Task inputs section start
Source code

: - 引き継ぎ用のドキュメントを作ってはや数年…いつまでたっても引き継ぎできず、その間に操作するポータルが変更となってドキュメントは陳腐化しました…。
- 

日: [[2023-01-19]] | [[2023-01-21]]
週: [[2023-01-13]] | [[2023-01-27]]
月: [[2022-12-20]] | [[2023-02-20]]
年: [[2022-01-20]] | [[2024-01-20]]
Task inputs section end
→ Task directions:
Write out the lines from the one containing "日: [[2023-01-19]] | [[2023-01-21]]" through the end of the material, changing "2023-01-27" to "2023-01-28" and leaving everything else as it is.

→ Answer to the exercise:
日: [[2023-01-19]] | [[2023-01-21]]
週: [[2023-01-13]] | [[2023-01-28]]
月: [[2022-12-20]] | [[2023-02-20]]
年: [[2022-01-20]] | [[2024-01-20]]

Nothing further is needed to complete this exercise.